- [DIRECTIONS FOR THIS TASK]: Every line of the records below that holds the word "lines" belongs in the answer.
------ PROVIDED DATA
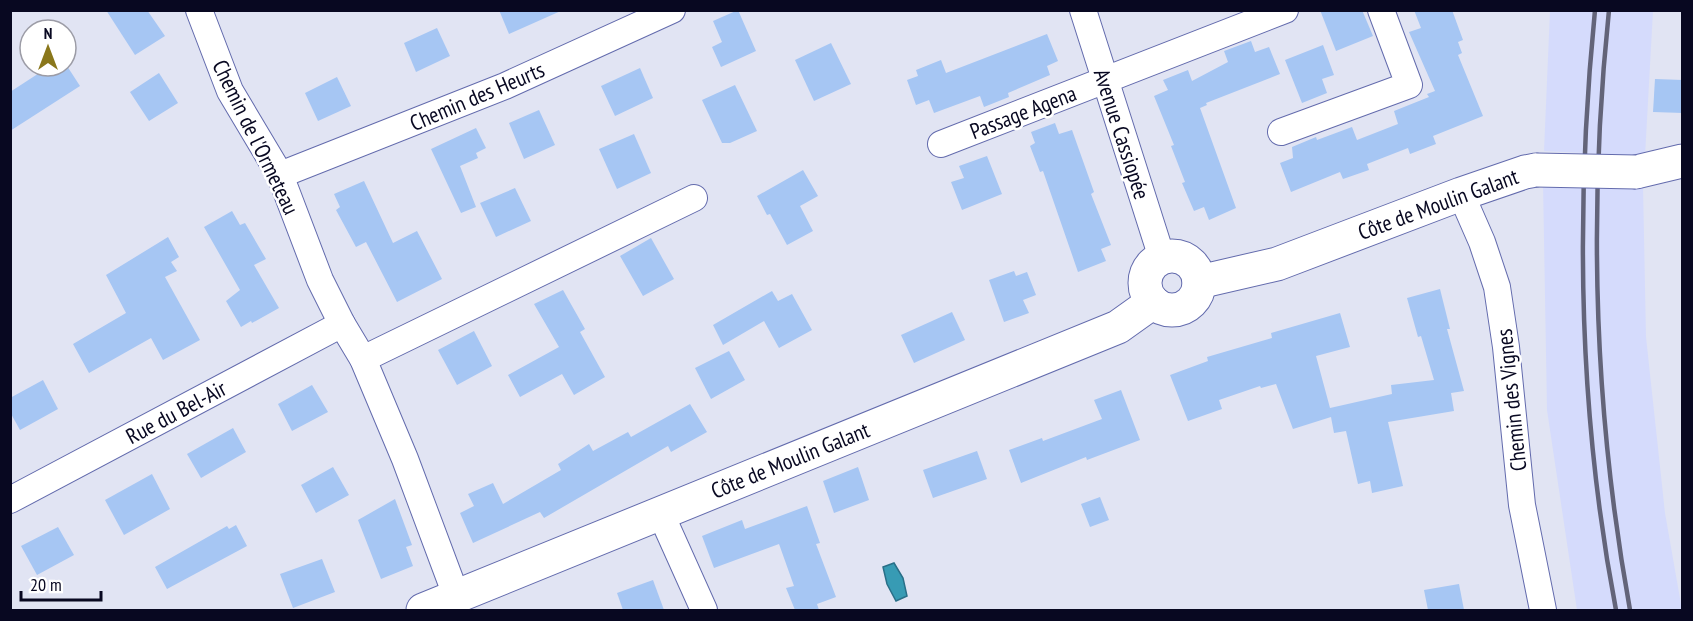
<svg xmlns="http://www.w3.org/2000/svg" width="1693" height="621" font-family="'PT Sans Narrow',sans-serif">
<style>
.built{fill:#d5dbfc}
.water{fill:#379bb4;stroke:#296f88;stroke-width:1.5}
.building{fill:#a6c6f3}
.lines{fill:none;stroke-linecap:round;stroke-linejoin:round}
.street-casing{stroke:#636bad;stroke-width:28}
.secondary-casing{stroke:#636bad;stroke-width:35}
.street{stroke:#fff;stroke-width:26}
.secondary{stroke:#fff;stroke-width:33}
.rail{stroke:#636479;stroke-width:4.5}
.secondary-bridge-casing{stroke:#636bad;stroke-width:35;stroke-linecap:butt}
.secondary-bridge{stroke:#fff;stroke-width:33}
.labels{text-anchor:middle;stroke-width:5;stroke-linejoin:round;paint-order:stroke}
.street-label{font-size:22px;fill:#080821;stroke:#fff}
</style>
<rect width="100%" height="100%" fill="#e1e4f3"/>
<g class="built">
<path d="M1550 11H1653L1645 156 1544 151Z"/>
<path d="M1543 182 1643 186 1646 337 1665 513 1682 610H1577L1547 410Z"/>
</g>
<path class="water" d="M894 563 903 578 907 596 896 601 887 584 883 567Z"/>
<g class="building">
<path d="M106 10H147L165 36 135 55Z"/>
<path d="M499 10H563L509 34Z"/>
<path d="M738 10 756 51 721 67 712 47 722 42 713 21Z"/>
<path d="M1320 10H1362L1373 36 1336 51Z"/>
<path d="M1414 10H1452L1463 40 1458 42 1462 53 1458 55 1483 116 1433 136 1436 144 1410 154 1408 148 1367 164 1369 170 1343 179 1340 172 1291 192 1280 163 1293 158 1292 147 1316 137 1317 140 1352 127 1357 140 1398 124 1394 111 1429 97 1427 94 1435 91 1409 32 1421 28Z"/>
<path d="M437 28 450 56 416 72 404 43Z"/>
<path d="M1047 34 1058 61 1047 66 1050 75 1008 93 1009 97 984 107 980 96 934 113 929 100 916 105 907 80 918 76 916 70 941 60 946 73Z"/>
<path d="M1251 41 1255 52 1269 47 1280 74 1206 103 1207 105 1200 108 1236 208 1209 220 1204 207 1194 211 1182 183 1185 182 1171 146 1174 145 1154 96 1168 90 1163 80 1188 70 1192 81 1228 62 1224 51Z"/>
<path d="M831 43 851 84 814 101 795 60Z"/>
<path d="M1323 45 1334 75 1322 79 1327 93 1302 103 1285 60Z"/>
<path d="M50 66H67L80 86 10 131V92Z"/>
<path d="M640 68 653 98 615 116 601 86Z"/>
<path d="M159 73 178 103 149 121 130 92Z"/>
<path d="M337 77 351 106 318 121 305 93Z"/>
<path d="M1655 79 1683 80V113L1653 112Z"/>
<path d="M735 85 757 131 730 143H722L702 100Z"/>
<path d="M539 110 555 145 524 159 509 123Z"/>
<path d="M1055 123 1059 134 1072 130 1094 192 1091 194 1111 245 1101 249 1106 261 1078 272 1043 171 1040 172 1030 146 1035 143 1031 132Z"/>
<path d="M476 128 486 148 476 153 478 158 460 166 476 207 461 213 431 149Z"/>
<path d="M634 134 651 173 617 189 599 149Z"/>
<path d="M987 156 1002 194 962 210 951 182 964 178 959 166Z"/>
<path d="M803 170 818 196 800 206 813 231 787 245 770 214 767 215 757 196Z"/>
<path d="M364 181 393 243 417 231 442 279 397 302 366 242 356 247 336 210 340 207 334 194Z"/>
<path d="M515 188 531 221 496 237 480 203Z"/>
<path d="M232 211 240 225 245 223 266 259 254 265 279 308 252 323 251 321 241 327 226 301 240 290 204 227Z"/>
<path d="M168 237 179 257 171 262 177 271 165 277 200 340 163 360 151 338 89 373 73 344 126 313 106 275Z"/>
<path d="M651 238 674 279 643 296 620 256Z"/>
<path d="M1014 271 1016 276 1027 272 1036 295 1023 300 1029 313 1004 322 989 280Z"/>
<path d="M1440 289 1450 329H1447L1464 391 1451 393 1454 411 1388 422 1403 486 1372 493 1370 481 1358 484 1346 431 1334 433 1331 417 1293 429 1276 384 1261 388 1260 386 1219 400 1222 409 1188 421 1170 375 1208 361 1207 357 1272 338 1271 333 1340 313 1350 347 1316 356 1330 408 1392 394 1391 385 1434 380 1421 336 1418 337 1407 298Z"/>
<path d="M563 290 585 329 580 332 605 377 574 395 562 374 520 397 508 375 559 347 534 304Z"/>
<path d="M772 291 778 301 792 294 812 330 779 348 764 321 723 345 713 325Z"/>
<path d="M952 312 965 340 914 363 901 335Z"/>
<path d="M474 331 492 366 457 385 438 350Z"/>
<path d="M729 351 745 380 711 399 695 368Z"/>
<path d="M43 380 58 409 20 430 10 412V398Z"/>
<path d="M312 385 328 412 292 431 278 404Z"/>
<path d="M1121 390 1140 440 1087 460 1086 457 1021 483 1009 450 1042 438 1043 441 1102 419 1094 400Z"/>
<path d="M690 404 707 432 671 452 668 446 544 518 540 512 473 543 460 513 474 506 468 494 493 483 503 504 561 470 558 464 589 444 593 451 628 432 631 437Z"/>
<path d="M233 428 246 452 201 478 187 454Z"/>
<path d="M977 451 987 479 933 498 923 470Z"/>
<path d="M333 467 349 495 316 513 301 485Z"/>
<path d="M858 467 869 500 834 513 823 481Z"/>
<path d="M152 474 170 509 124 535 105 500Z"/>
<path d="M1100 497 1109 520 1090 527 1081 504Z"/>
<path d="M395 499 412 545 406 547 413 566 381 579 358 520Z"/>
<path d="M807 506 820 543 816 544 836 597 817 604 819 610H795L786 588 794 586 779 544 714 568 702 536 742 520 745 529Z"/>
<path d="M236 525 247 546 167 589 155 567 227 526 229 529Z"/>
<path d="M58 527 74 555 37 575 21 546Z"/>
<path d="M322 559 335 592 293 608 280 574Z"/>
<path d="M653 580 664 610H623L617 593Z"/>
<path d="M1459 584 1464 610H1428L1424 590Z"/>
</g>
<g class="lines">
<defs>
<g id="street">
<path d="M199 10 230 91 280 175 320 280 342 324 363 359 405 459 457 598"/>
<path d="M1083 10 1162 258"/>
<path d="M1281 132 1409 85 1381 10"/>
<path d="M941 144 1285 10"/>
<path d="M280 175 505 86 672 10"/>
<path d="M1461 194 1482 242 1497 287 1506 347 1522 505 1543 610"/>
<path d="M363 359 694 198"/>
<path d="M10 500 342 324"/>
<path d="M660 512 704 610"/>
</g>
<g id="secondary">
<path d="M1636 172 1682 161"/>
<circle cx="1172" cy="283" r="27"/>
<path d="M1199 282 1277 264 1461 194 1525 172 1536 170"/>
<path d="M423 610 1118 327 1153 302"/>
</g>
</defs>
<use href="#street" class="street-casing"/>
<use href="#secondary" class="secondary-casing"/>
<use href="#street" class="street"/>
<use href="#secondary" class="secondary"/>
<g class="rail">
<path d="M1595 10C1575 211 1578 412 1616 610"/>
<path d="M1609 10C1588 211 1594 412 1630 610"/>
</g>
<defs>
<path id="secondary-bridge" d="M1536 170 1636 172"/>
</defs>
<use href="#secondary-bridge" class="secondary-bridge-casing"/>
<use href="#secondary-bridge" class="secondary-bridge"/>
</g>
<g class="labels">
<g class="street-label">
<text transform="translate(477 96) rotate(-23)" y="8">Chemin des Heurts</text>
<text transform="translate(1023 112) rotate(-21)" y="8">Passage Agena</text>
<text transform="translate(1122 134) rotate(72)" y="8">Avenue Cassiopée</text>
<text transform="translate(256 137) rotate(64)" y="8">Chemin de l'Ormeteau</text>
<text transform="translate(1438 204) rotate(-20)" y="8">Côte de Moulin Galant</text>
<text transform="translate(1511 400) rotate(-96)" y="8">Chemin des Vignes</text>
<text transform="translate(176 412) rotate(-28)" y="8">Rue du Bel-Air</text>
<text transform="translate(790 460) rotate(-22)" y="8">Côte de Moulin Galant</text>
</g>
</g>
<rect width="1693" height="621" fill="none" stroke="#080821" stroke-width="24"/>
<g transform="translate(48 48)"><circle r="28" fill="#ffffff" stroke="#9c9ca6" stroke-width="1.5"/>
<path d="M0-4.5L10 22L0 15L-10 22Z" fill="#8a771b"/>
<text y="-9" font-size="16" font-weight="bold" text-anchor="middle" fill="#080821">N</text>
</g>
<path d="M21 591v9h80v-9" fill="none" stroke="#080821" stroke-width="3"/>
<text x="30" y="591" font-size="18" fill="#080821" stroke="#ffffff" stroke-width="4.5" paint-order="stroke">20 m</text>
</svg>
------------
- [ANSWER AREA]:
.lines{fill:none;stroke-linecap:round;stroke-linejoin:round}
<g class="lines">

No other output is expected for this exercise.